Hadoop and Log File Analysis

I've always thought that Hadoop is a great fit for analyzing log files (I even wrote an article about it). The big win is that you can write ad hoc MapReduce queries against huge datasets and get results in minutes or hours. So I was interested to read Stu Hood's recent post about using Hadoop to analyze email log data:

Here at Mailtrust, Rackspace’s mail division, we are taking advantage of Hadoop to help us wrangle several hundred gigabytes of email log data that our mail servers generate each day. We’ve built a great tool for our support team that lets them search mail logs in order to troubleshoot problems for customers. Until recently, this log search and storage system was centered around a traditional relational database, which worked fine until the exponential growth in the volume of our dataset overcame what a single machine could cope with. The new logging backend we’ve developed based on Hadoop gives us virtually unlimited scalability.

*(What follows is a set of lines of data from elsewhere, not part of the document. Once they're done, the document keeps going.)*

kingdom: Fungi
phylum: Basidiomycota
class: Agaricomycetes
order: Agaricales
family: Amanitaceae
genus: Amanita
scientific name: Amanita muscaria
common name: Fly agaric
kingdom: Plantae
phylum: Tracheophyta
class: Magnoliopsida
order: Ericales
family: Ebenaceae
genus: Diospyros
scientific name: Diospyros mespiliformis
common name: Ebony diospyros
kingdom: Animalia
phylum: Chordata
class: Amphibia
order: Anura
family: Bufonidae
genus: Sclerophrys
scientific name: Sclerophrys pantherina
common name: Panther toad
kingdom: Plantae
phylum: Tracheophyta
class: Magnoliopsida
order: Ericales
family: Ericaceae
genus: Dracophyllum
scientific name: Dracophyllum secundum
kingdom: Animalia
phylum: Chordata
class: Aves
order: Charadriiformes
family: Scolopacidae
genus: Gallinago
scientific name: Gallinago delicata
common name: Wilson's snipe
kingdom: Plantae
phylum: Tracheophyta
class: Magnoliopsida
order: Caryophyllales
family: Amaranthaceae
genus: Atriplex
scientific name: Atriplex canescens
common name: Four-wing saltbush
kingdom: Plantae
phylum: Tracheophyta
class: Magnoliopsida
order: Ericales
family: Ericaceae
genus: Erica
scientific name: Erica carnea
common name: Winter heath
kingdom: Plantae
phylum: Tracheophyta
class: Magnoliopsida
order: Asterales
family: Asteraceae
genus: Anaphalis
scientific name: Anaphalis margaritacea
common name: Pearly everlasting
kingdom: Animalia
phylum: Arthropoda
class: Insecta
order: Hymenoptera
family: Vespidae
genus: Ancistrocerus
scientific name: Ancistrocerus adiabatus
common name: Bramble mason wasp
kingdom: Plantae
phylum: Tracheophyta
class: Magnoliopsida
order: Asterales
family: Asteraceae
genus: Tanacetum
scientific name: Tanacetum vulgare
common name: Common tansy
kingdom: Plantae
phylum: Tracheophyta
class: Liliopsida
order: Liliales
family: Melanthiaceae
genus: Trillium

The best bit was when they wrote a MapReduce query to find the geographic distribution of their users.

This data was so useful that we’ve scheduled the MapReduce job to run monthly and we will be using this data to help us decide which Rackspace data centers to place new mail servers in as we grow.

It's great when a technology has the ability to make such a positive contribution to your business. In Doug Cutting's words, it is "transformative".

Can we take this further? It seems to me that there is a gap in the market for an open source web traffic analysis tool. Think Google Analytics where you can write your own queries. I wonder who's going to build such a thing?